#### [DATOS PROPORCIONADOS]
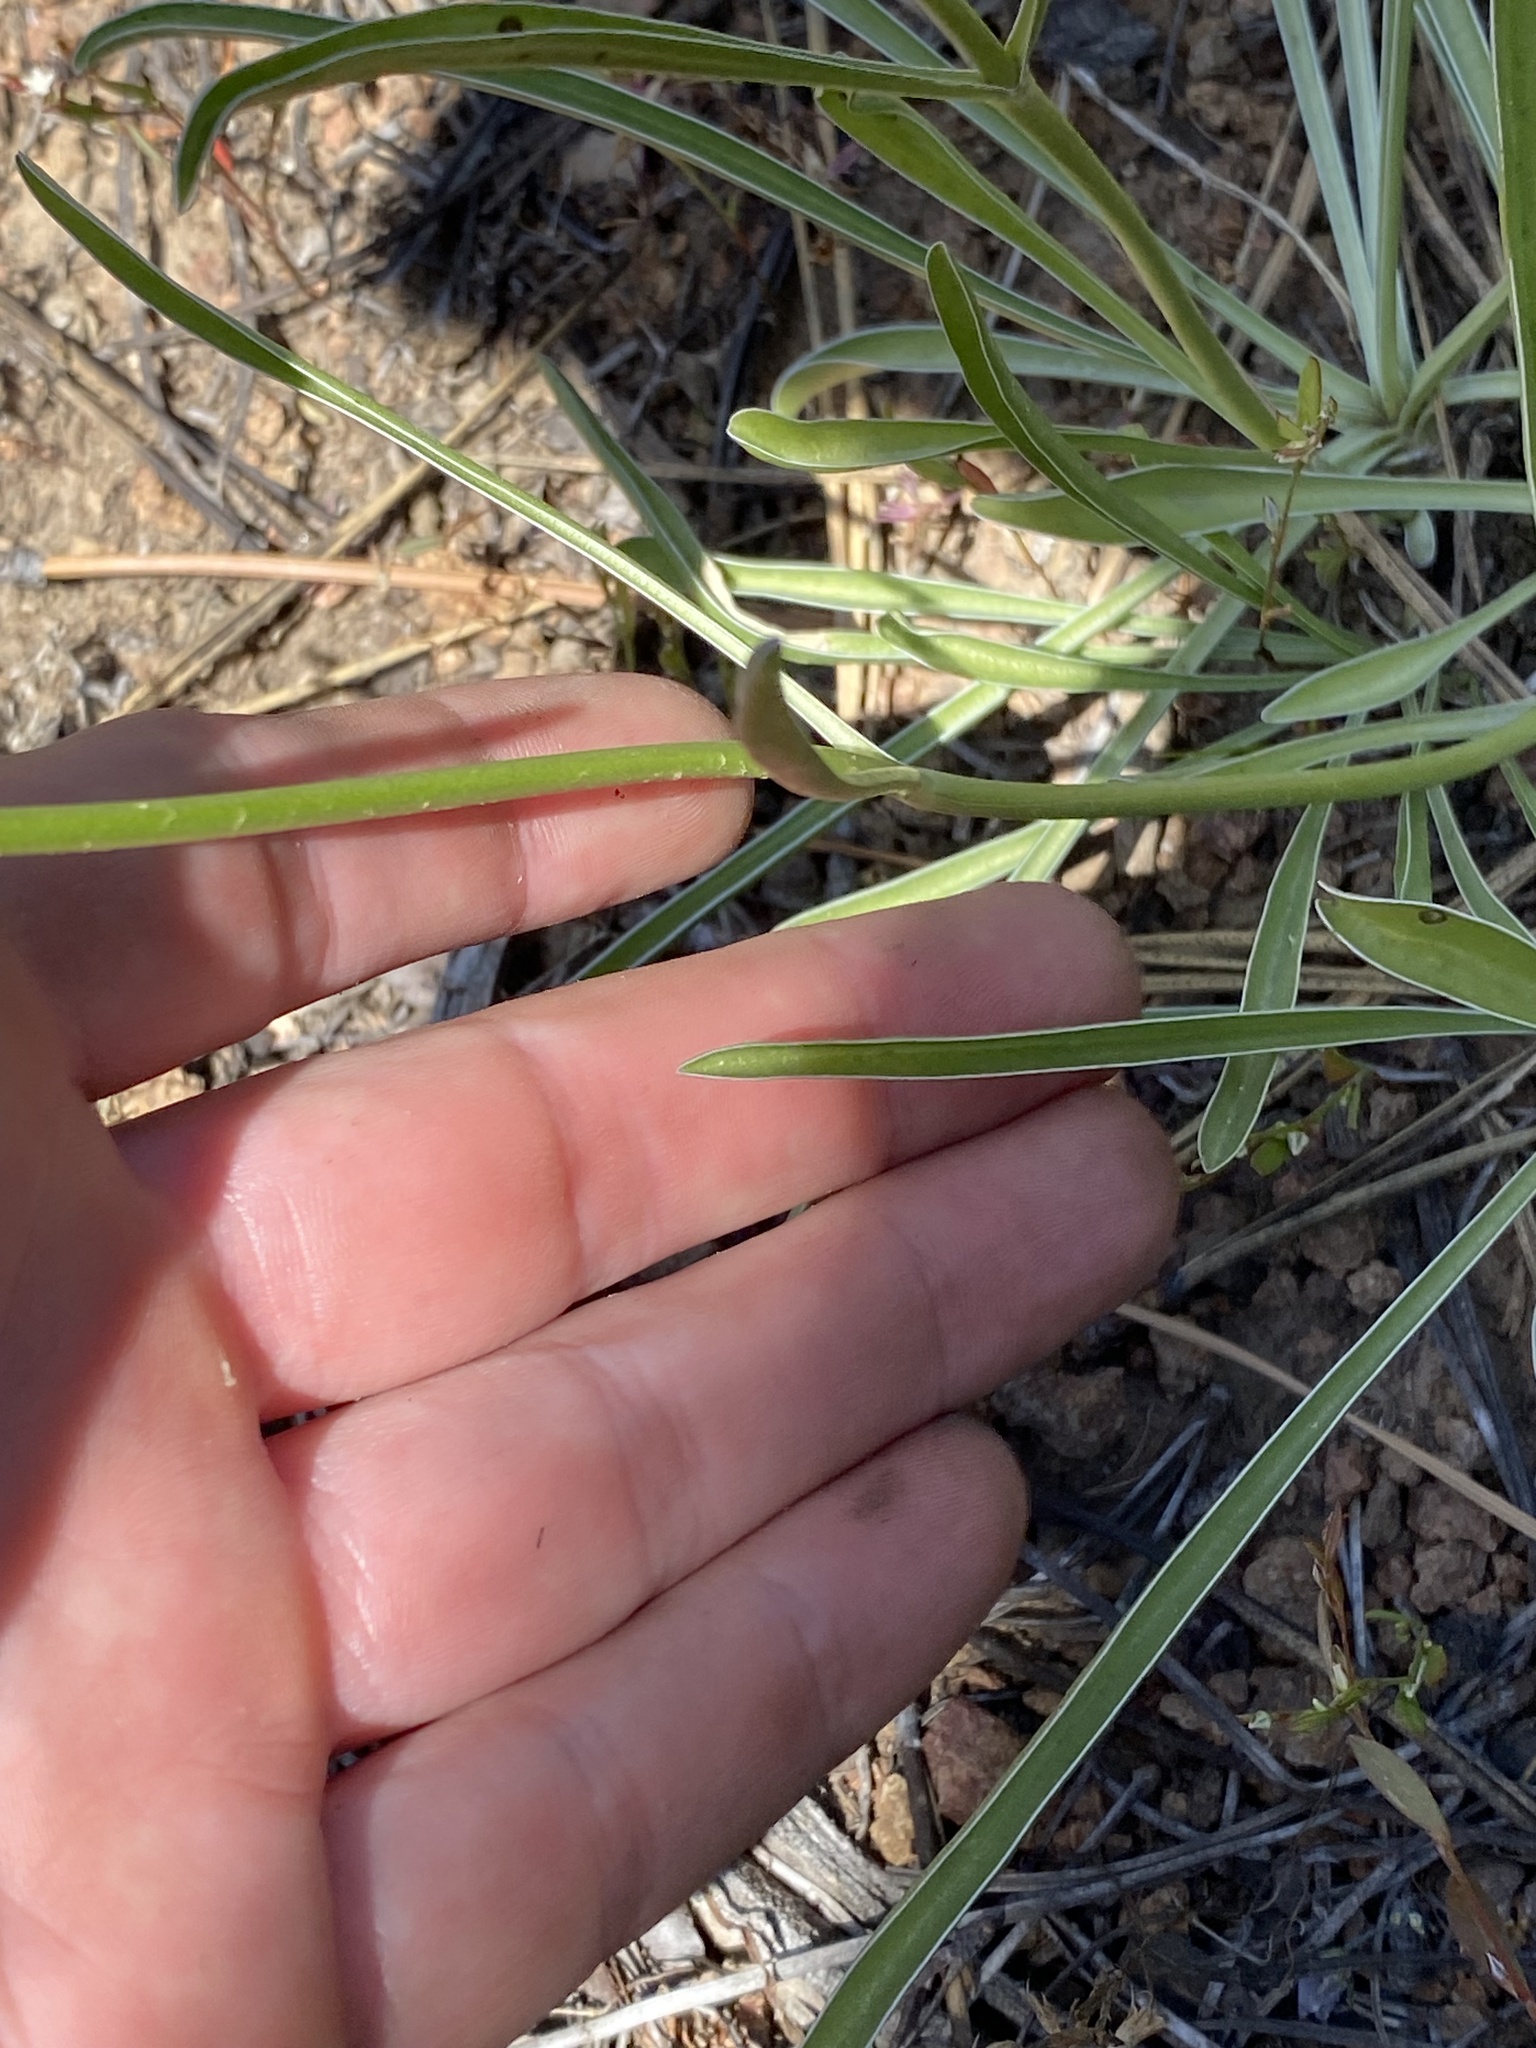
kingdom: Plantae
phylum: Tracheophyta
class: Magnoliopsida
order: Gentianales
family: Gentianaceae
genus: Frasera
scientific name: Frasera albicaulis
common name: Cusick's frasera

...

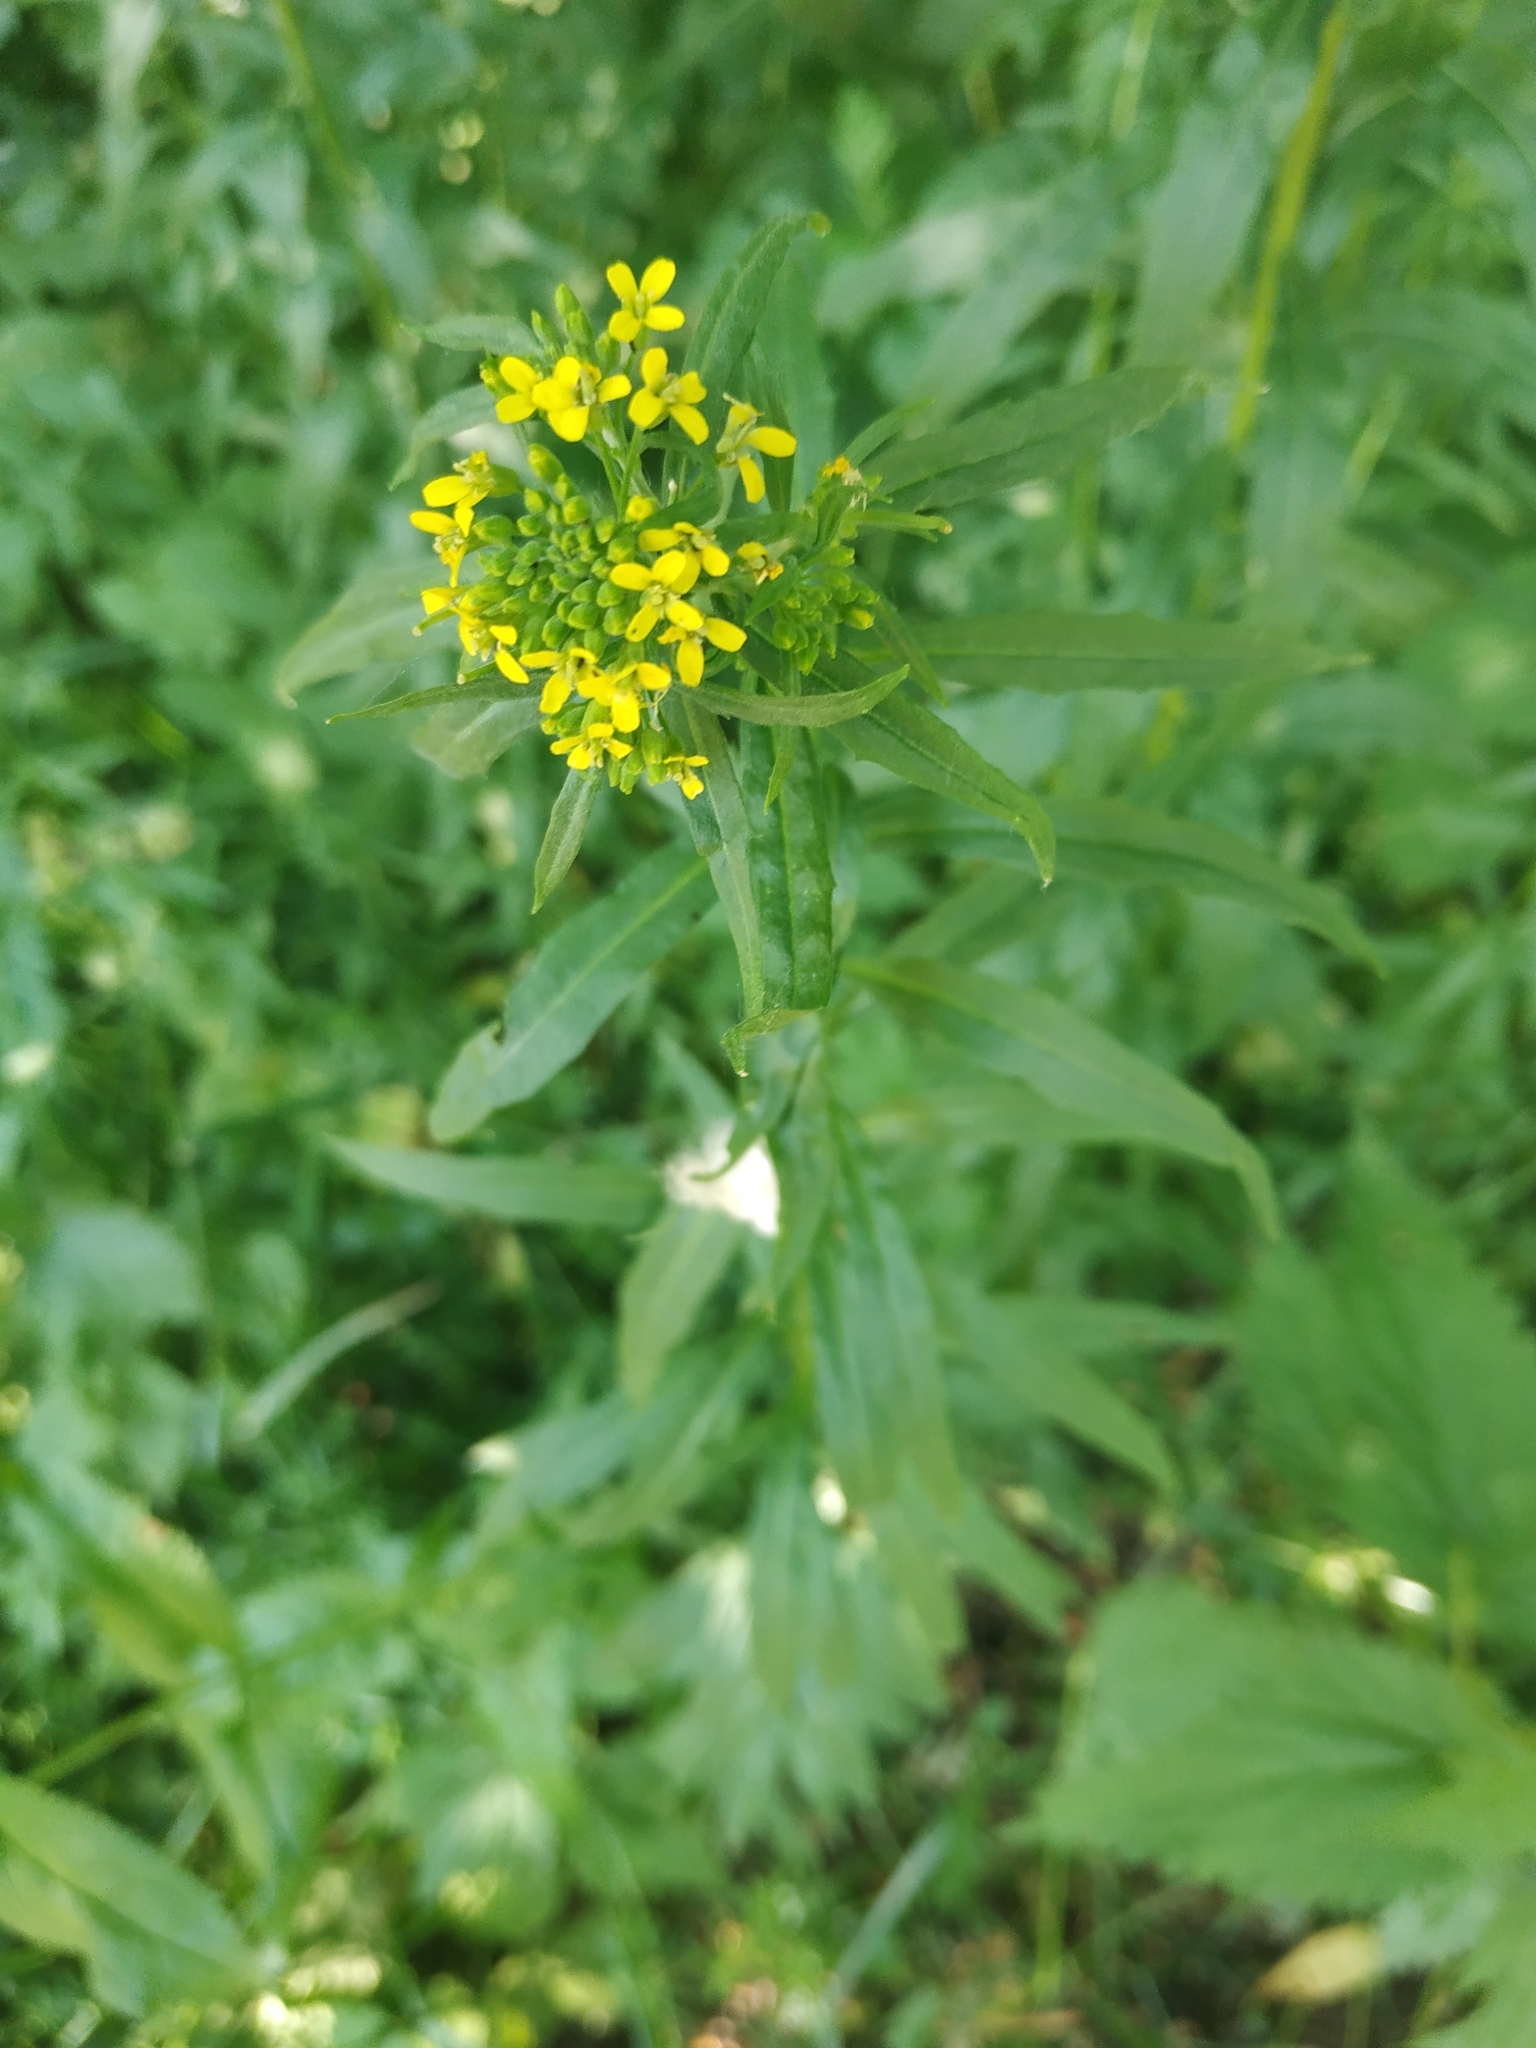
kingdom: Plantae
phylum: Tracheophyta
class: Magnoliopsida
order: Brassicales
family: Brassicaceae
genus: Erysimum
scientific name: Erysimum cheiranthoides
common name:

--

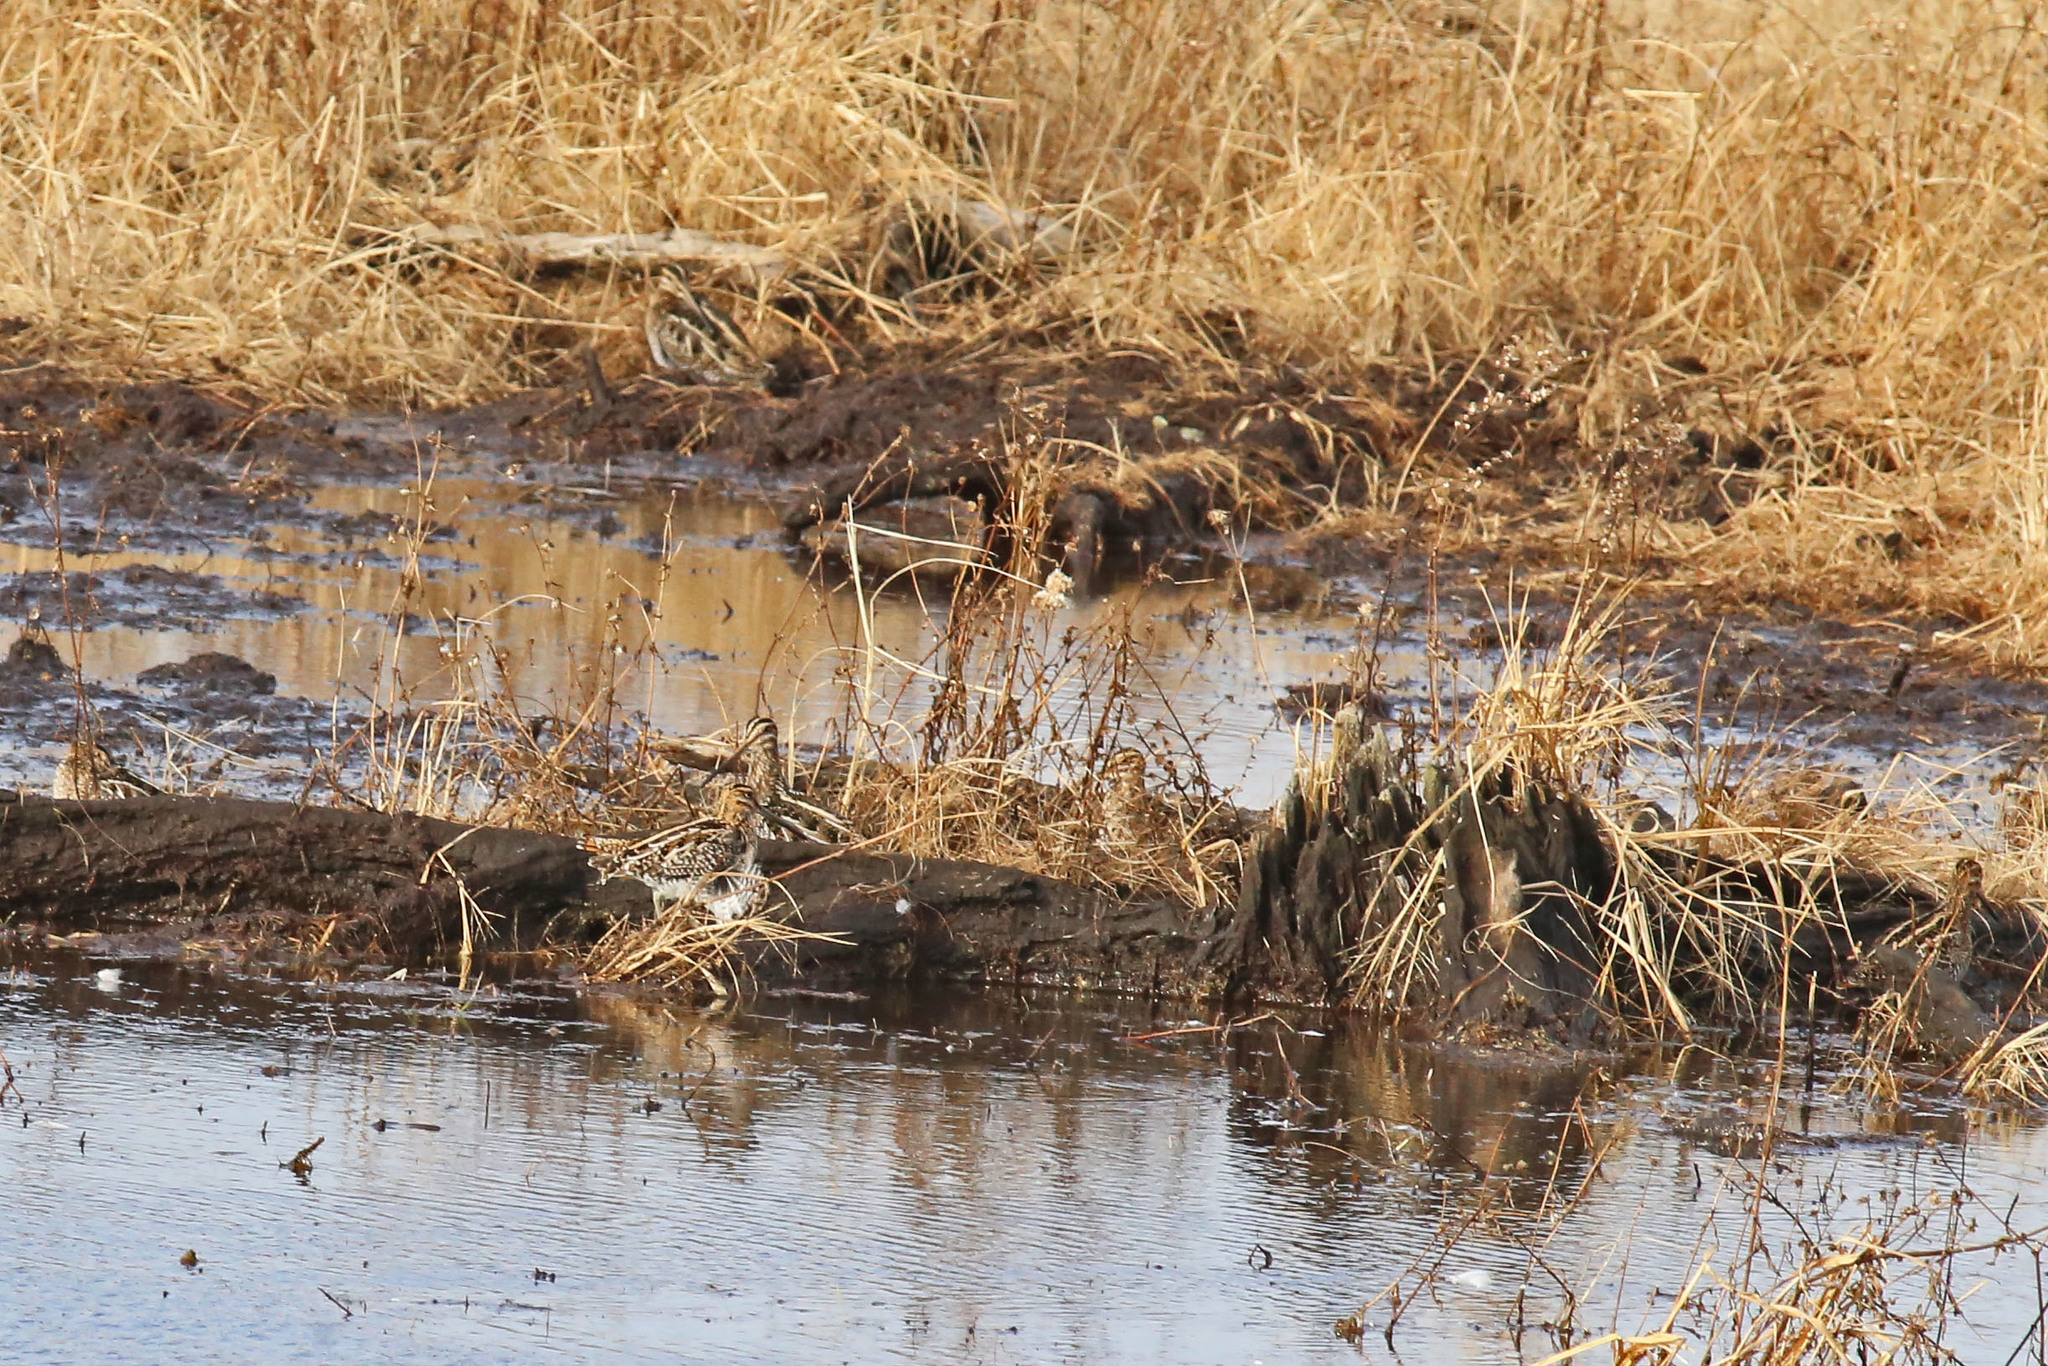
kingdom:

#### [QUÉ HACER]
Selecciona todas las líneas de arriba en las que aparezca la palabra "name". Ten en cuenta las mayúsculas y las minúsculas.

#### [RESPUESTA]
scientific name: Frasera albicaulis
common name: Cusick's frasera
scientific name: Erysimum cheiranthoides
common name:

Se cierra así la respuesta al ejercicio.